This is the Kraus Theorem. But, the map $\mathcal{M}$ is the dual map of a map $\Phi : \mathfrak{T}(\mathcal{H}) \to \mathfrak{T}(\mathcal{H})$ where $\mathfrak{T}(\mathcal{H})$ is the banach space of trace-class operators. Then from the theorem above, is it possible to obtain an expression analogous to (6.14) for $\Phi$? I am very despeate and curious... Could anyone please help me?

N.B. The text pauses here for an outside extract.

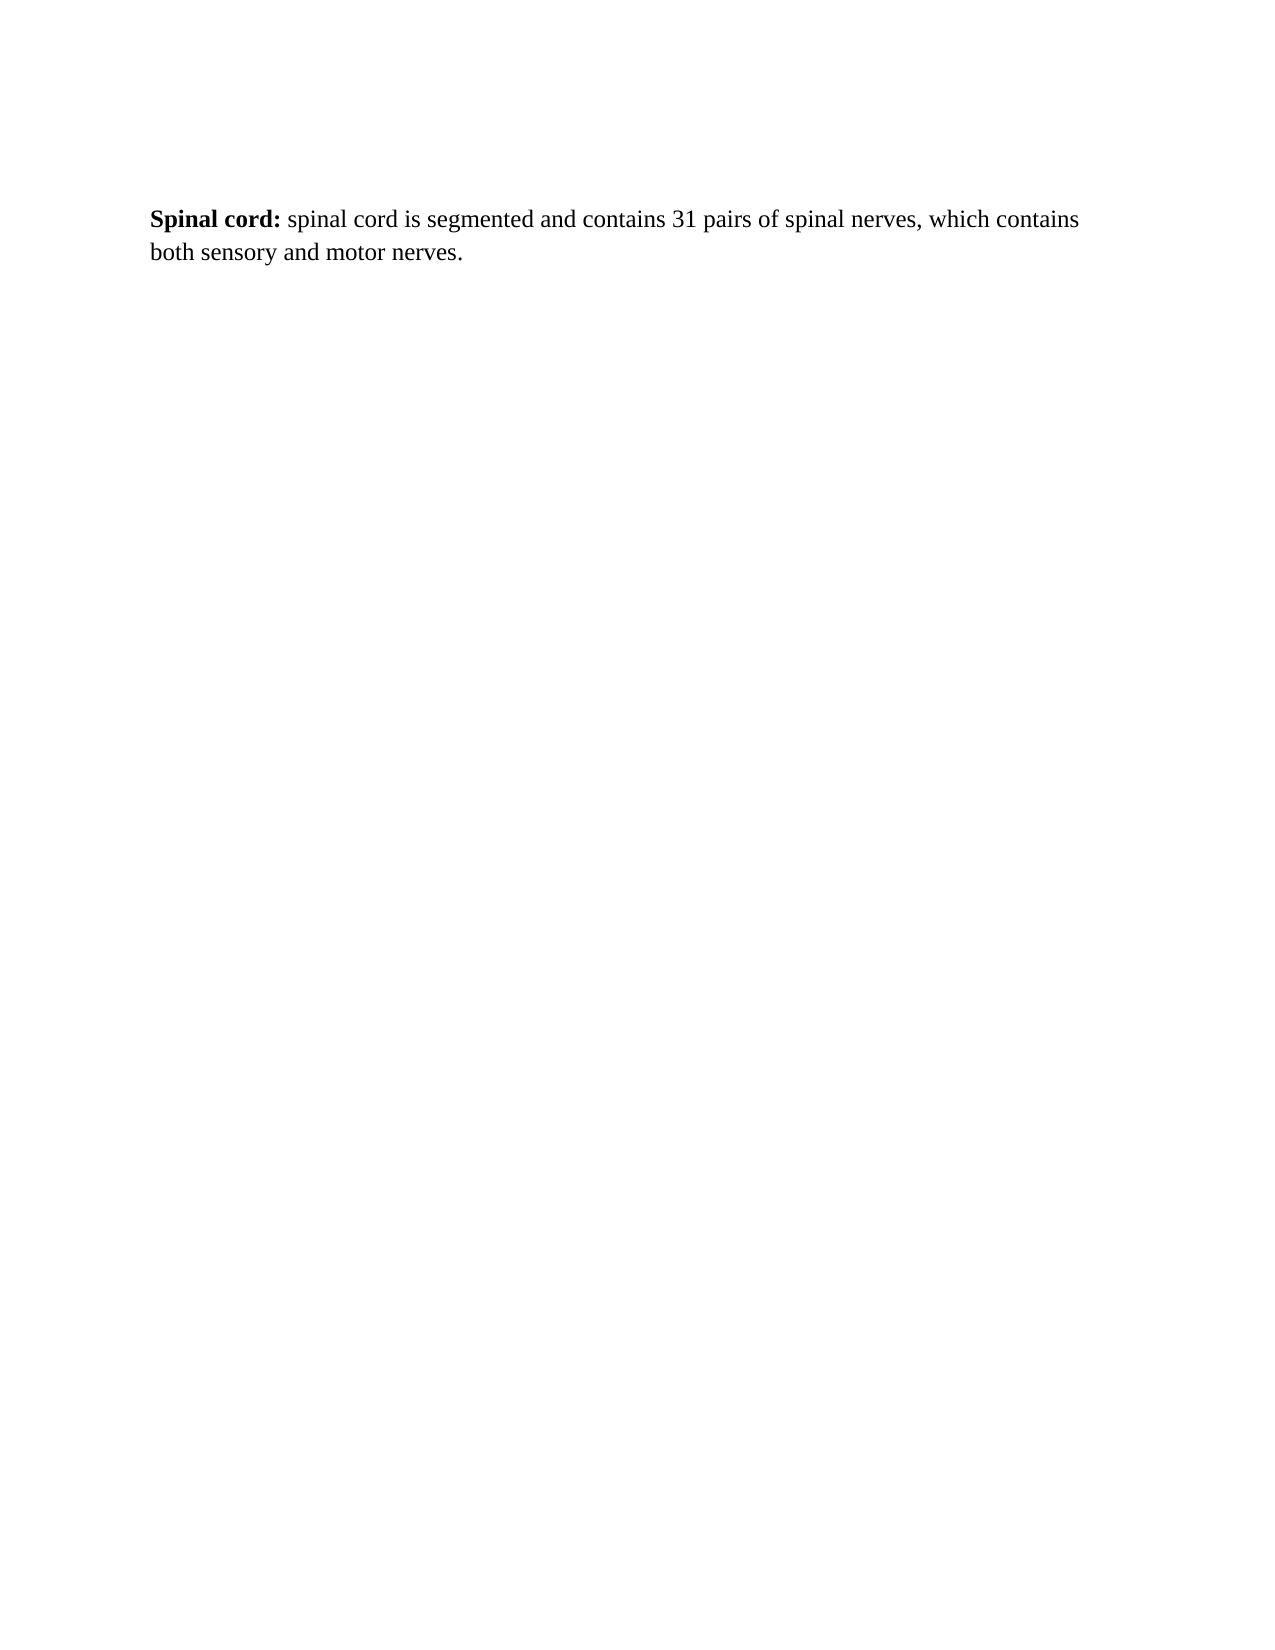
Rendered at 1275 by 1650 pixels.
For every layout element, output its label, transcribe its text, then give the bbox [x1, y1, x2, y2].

text Spinal cord: spinal cord is segmented and contains 31 pairs of spinal nerves, which contains both sensory and motor nerves. [150, 204, 1125, 266]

Let $\Phi$ be a linear and completely positive map on $\frak T(\mathcal H)$ where $\mathcal H$ is a separable Hilbert space. Then its dual map $\Phi^*$ acting on $\mathcal B(\mathcal H)$ is linear and completely positive (the equivalence of complete positivity of $\Phi$ and $\Phi^*$ is well known) and the duality relation implies that $\Phi^*$ is ultraweakly (here: $\sigma$-weakly) continous. Now we can apply Theorem 6.23 to $\Phi^*$ to get
$$ \operatorname{tr}(\Phi(A)B)=\operatorname{tr}(A\Phi^*(B))\overset{(6.14)}=\operatorname{tr}\Big(A\sum_n M_n^*BM_n\Big)=\sum_n\operatorname{tr}(AM_n^*BM_n)\\=\sum_n\operatorname{tr}(M_nAM_n^*B)=\operatorname{tr}\Big(\sum_n M_nAM_n^*B\Big) $$
for all $A\in\frak T(\mathcal H), B\in\mathcal B(\mathcal H)$ using that the trace is linear, continous and cyclic. Thus every such $\Phi$ has a representation
$$ \Phi(A)=\sum_n M_nAM_n^*\tag{1} $$
for all $A\in\frak T(\mathcal H)$ where $\sum_n M_n^*M_n$ converges strongly and (1) even converges with respect to the trace norm (by Proposition 6.3 of that Attal chapter you quoted in your question).